In this post by Sebastian Fiedler, there are a number of interesting insights regarding the use of blogs by students as a new form of learning. He first quote from this post by Spike Hall:
Reading two edublogging entries (
one here and
the second here) from James Farmer started me off. Initially he cited blog entries of
Seb Fiedler and
Seb Paquet , [in response to Seb Fiedler] on equipping college and graduate students with weblogs as a major learning and self-development tool. Their entries are well worth your time.
To their thoughts I would add two. First, this is not simply a technology you are trying to hand over to these students.
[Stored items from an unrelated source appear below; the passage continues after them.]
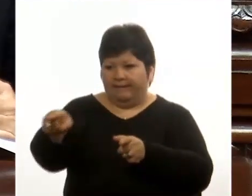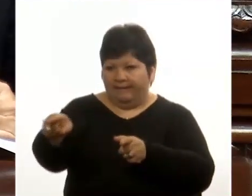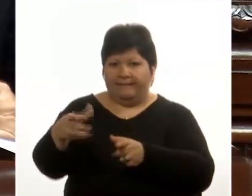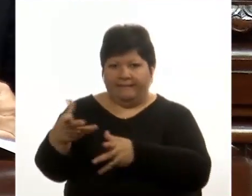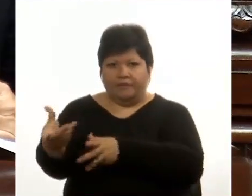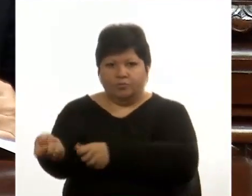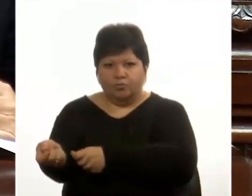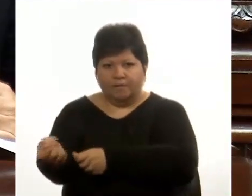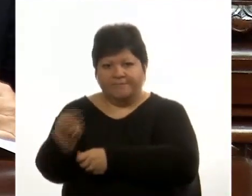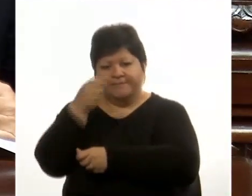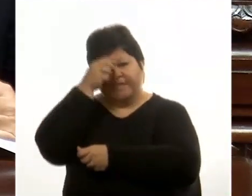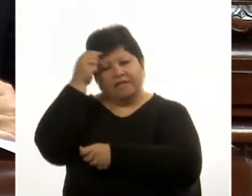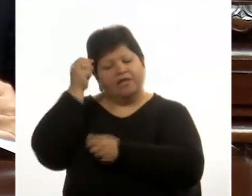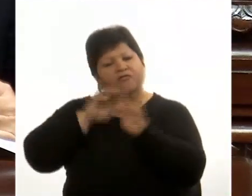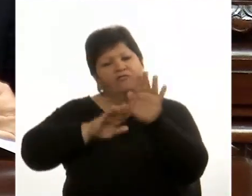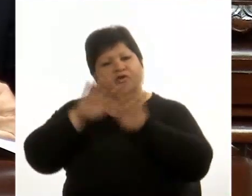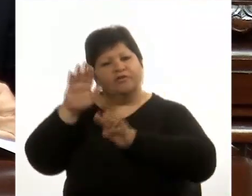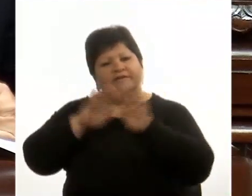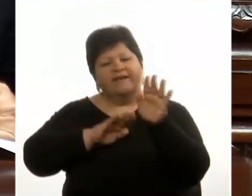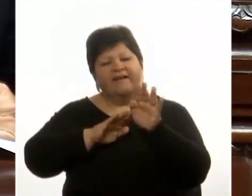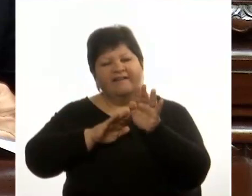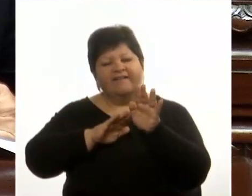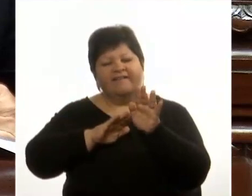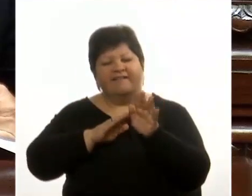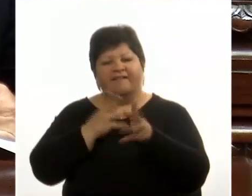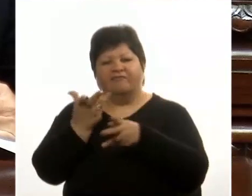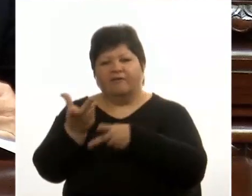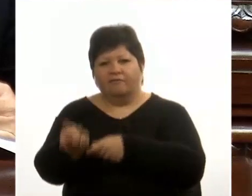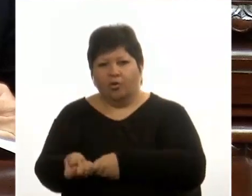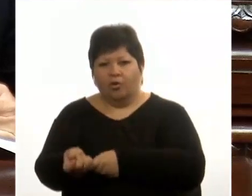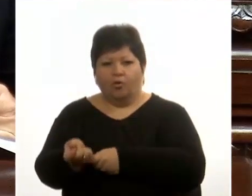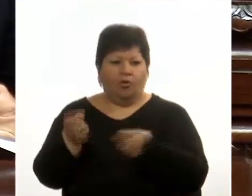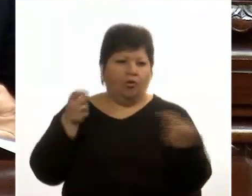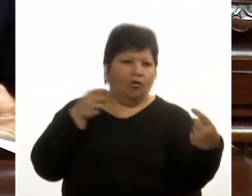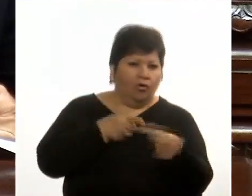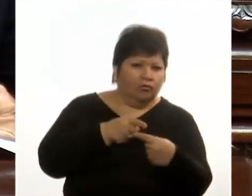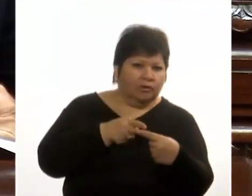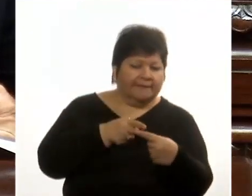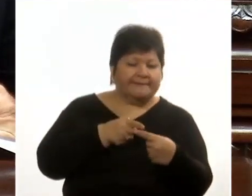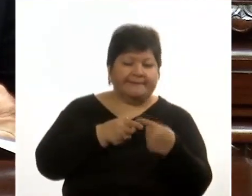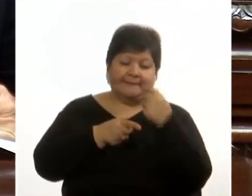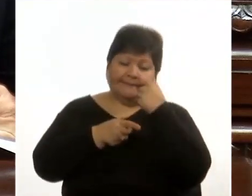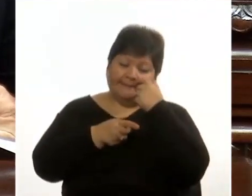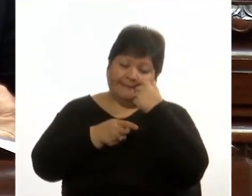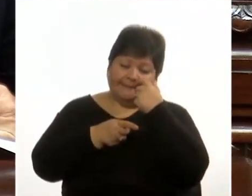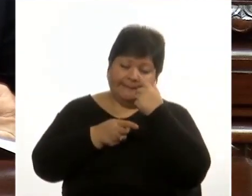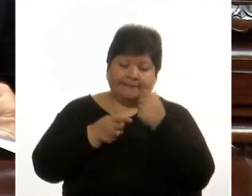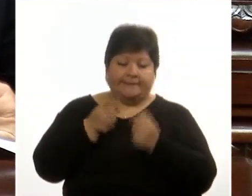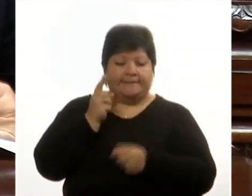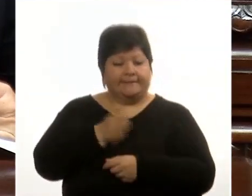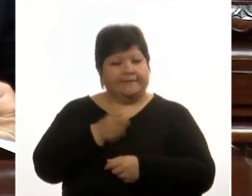El votar a favor o en contra de una ley de este tipo tiene un componente grande de decisión política.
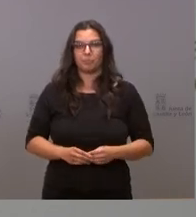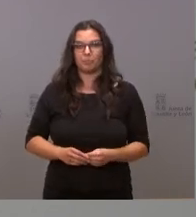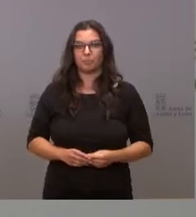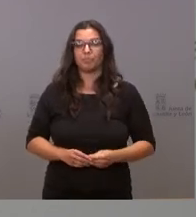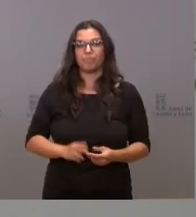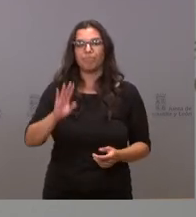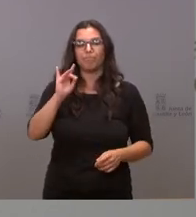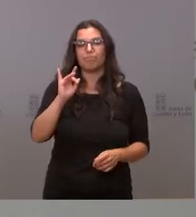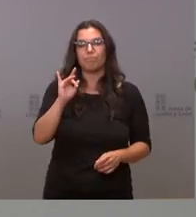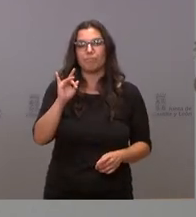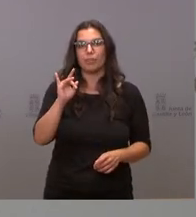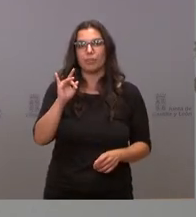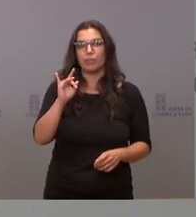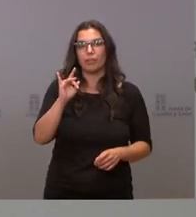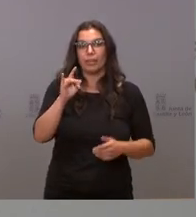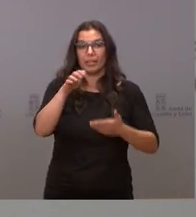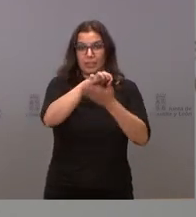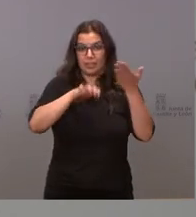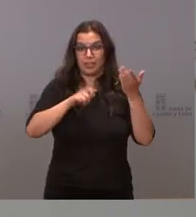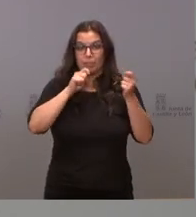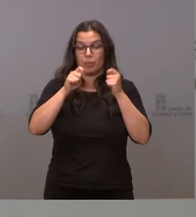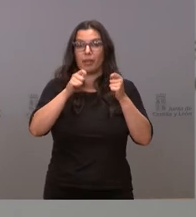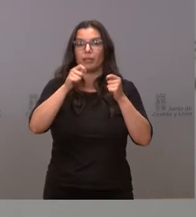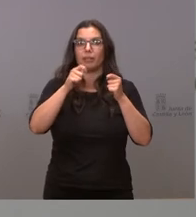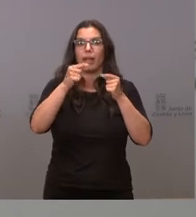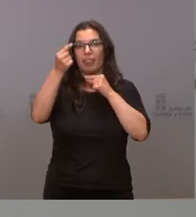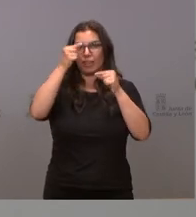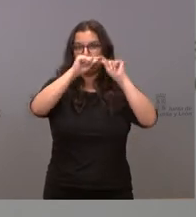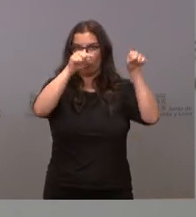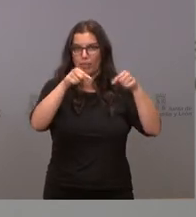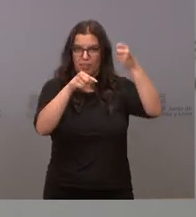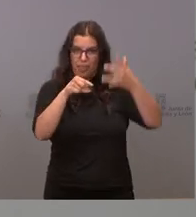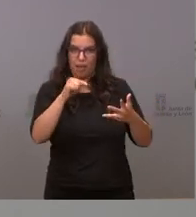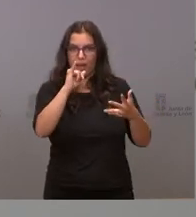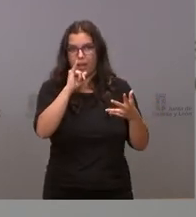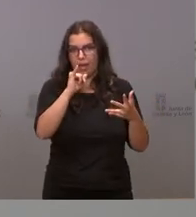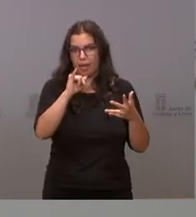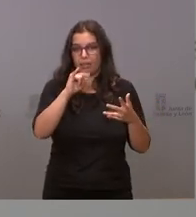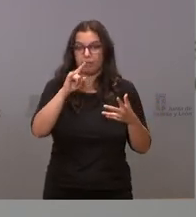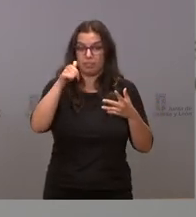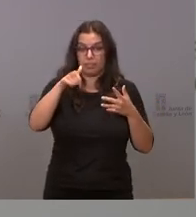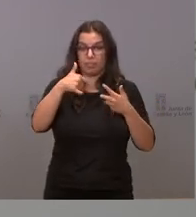Sí, van datos provincializados. Se les va a facilitar al terminar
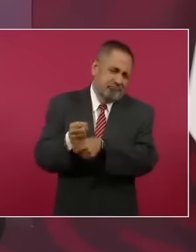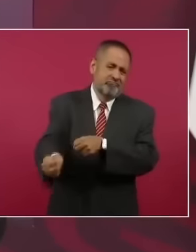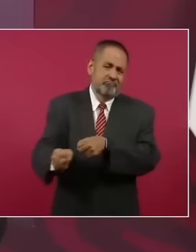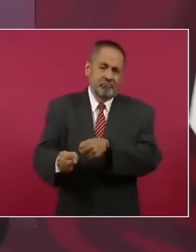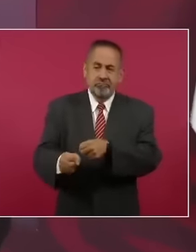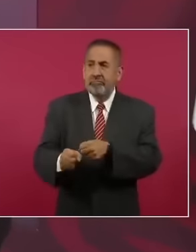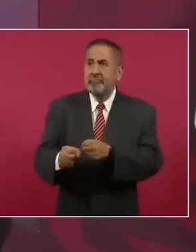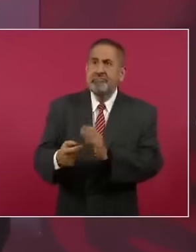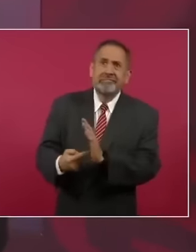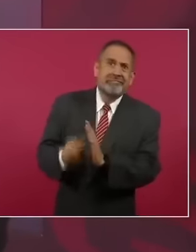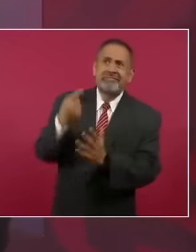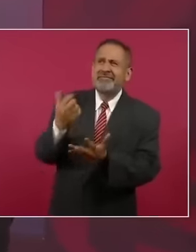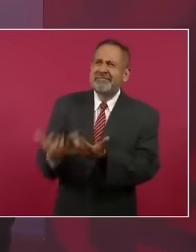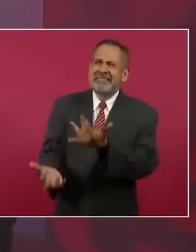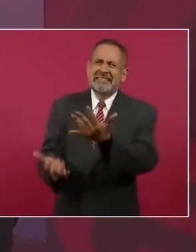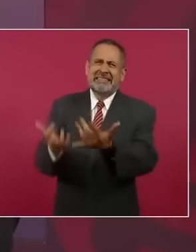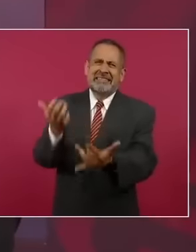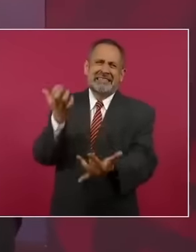quemó el pueblo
You are passing over the deuterolearning (aka meta-learning and learning-to-learn) torch.
Sebastian Fiedler responds by adding that facilitating this "learning-to-learn" can be a challenge:
I keep bumping into missing "subskills and attitudes" of adult learners whenever I try to integrate personal Webpublishing practices into formal course settings
People are used to certain way of learning. It is not enough to hand over some new technology or tools. People are often resitant to change - and so it is with changing how we learn. Students may need to develop these subskills and attitudes prior to fully embracing blogging as a new form of learning. So students may need to be taught not just how to learn for themselves, but how to develop the attitudes and subskills that may enable to to embrace self-learning tools such as blogging. Very interesting.